PRESS CONFERENCE: C. Gauff; Roland Garros SF Win
WATCH: Gauff discussed her camera message in press after reaching her first major final in Paris.

Advertising

Coco Gauff was fresh off the biggest moment of her young career when the 18-year-old American opted to share the spotlight with a raging debate across her home country.

The newly-minted Roland Garros finalist is no stranger to speaking out on behalf of important issues, taking an active role in advocating against police brutality during the Black Lives Matter protests in 2020, and after defeating Martina Trevisan in straight sets, she took her opportunity to start another conversation with her message on the camera lens.

“Peace,” Gauff wrote. “End gun violence.”

The teenager was asked about the message at length in her post-match press conference, gamely fielding the questions with a maturity that belies her age.

“I mean, for me, it's important, just as a person in the world, regardless of tennis player or not. I think for me it was just especially important just being in Europe and, you know, being where I know people globally around the world are for sure watching,” she explained.

“I think that this is a problem, you know, in other parts of the world, but especially in America it's a problem that's, frankly, been happening over some years but obviously now it's getting more attention.
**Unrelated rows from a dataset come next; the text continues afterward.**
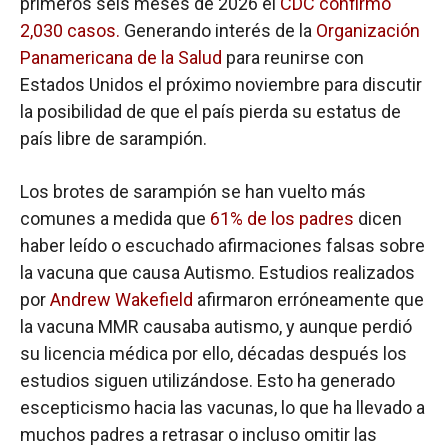
primeros seis meses de 2026 el
CDC confirmó
2,030 casos.
Generando interés de la
Organización
Panamericana de la Salud
para reunirse con
Estados Unidos el próximo noviembre para discutir
la posibilidad de que el país pierda su estatus de
país libre de sarampión.
Los brotes de sarampión se han vuelto más
comunes a medida que
61% de los padres
dicen
haber leído o escuchado afirmaciones falsas sobre
la vacuna que causa Autismo. Estudios realizados
por
Andrew Wakefield
afirmaron erróneamente que
la vacuna MMR causaba autismo, y aunque perdió
su licencia médica por ello, décadas después los
estudios siguen utilizándose. Esto ha generado
escepticismo hacia las vacunas, lo que ha llevado a
muchos padres a retrasar o incluso omitir las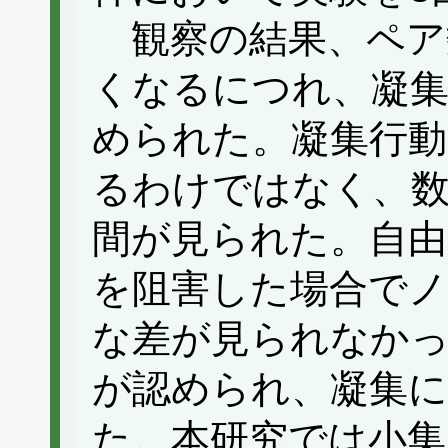
観察の結果、ペア
くなるにつれ、凝集
められた。凝集行
るわけではなく、数
間が見られた。自由
を阻害した場合で
な差が見られなか
が認められ、凝集に
た。本研究では小集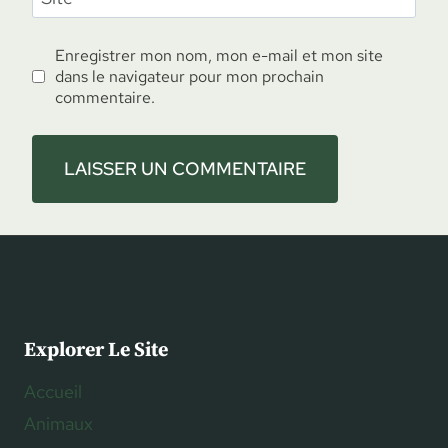
Enregistrer mon nom, mon e-mail et mon site
dans le navigateur pour mon prochain
commentaire.
Explorer Le Site
Accueil
Animaux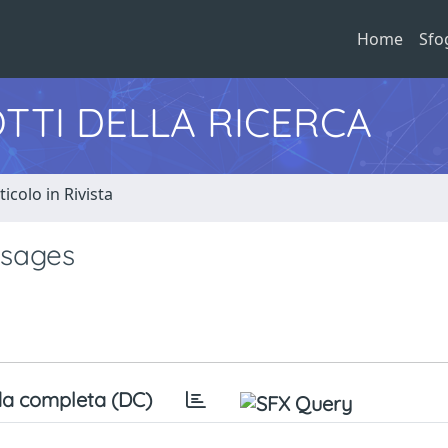
Home
Sfo
TTI DELLA RICERCA
ticolo in Rivista
ssages
a completa (DC)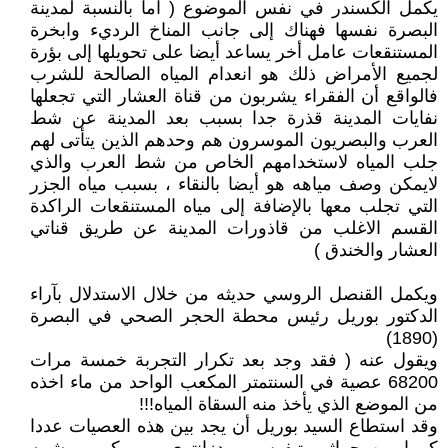
يكمل الكسندر في نفس الموضوع ( اما بالنسبة لمدينة
البصرة نفسها فهناك إلى جانب المناخ الرديء وابخرة
المستنقعات عامل أخر يساعد أيضا على تحويلها إلى بؤرة
لجميع الأمراض ذلك هو انعدام المياه الصالحة للشرب
فالواقع أن الفقراء يشربون من قناة العشار التي تجعلها
نفايات المدينة قذرة جدا بسبب بعد المدينة عن شط
العرب والبصريون الموسرون هم وحدهم الذين يتأتى لهم
جلب المياه لاستخدامهم الخاص من شط العرب والذي
لايمكن وصف مياهه هو أيضا بالنقاء ، بسبب مياه الجزر
التي تجلب معها بالإضافة إلى مياه المستنقعات الراكدة
القسم الاغلب من قاذورات المدينة عن طريق قناتي
العشار والخندق )
ويكمل القنصل الروسي حديثه من خلال الاستدلال بآراء
الدكتور بوريل رئيس محطة الحجر الصحي في البصرة
(1890)
ويقول عنه ( فقد وجد بعد تكرار التجربة خمسة مرات
68200 عصية في السنتمتر المكعب الواحد من ماء اخذه
من الموضع الذي يأخذ منه السقاة المياه!!!
وقد استطاع السيد بوريل أن يجد بين هذه العصيات عددا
But for me it's been an issue for years.”

On a day when Billie Jean King was celebrated on her 50th anniversary of winning Roland Garros, Gauff cited fellow athlete-activists like King, LeBron James, Serena Williams, Colin Kaepernick and Naomi Osaka, and asserted the importance that her fellow athletes feel free to share their views on things that matter most.

“I think now athletes are more, I feel like more fine with speaking out about stuff like this,” she said. “I feel like a lot of times we're put in a box that people always say, ‘Oh, sports and politics should stay separate and all this.’ And I say yes, but also at the same time I'm a human first before I'm a tennis player. If I'm interested in this, I wouldn't even consider gun violence politics; I think that's just life in general. I don't think that's political at all.

“But just in general, I think that I'm a human first. So of course, I'm going to care about these issues and speak out about these issues. When people make those comments, I'm not going to be an athlete forever. There is going to be a time when I retire and all this, and I'm still going to be a human. So of course, I care about these topics.

“Yeah, I think if anything, sports gives you the platform to maybe make that message reach more people.”

Gauff will get her biggest stage yet to share her message on Saturday in the final against world No. 1 Iga Swiatek.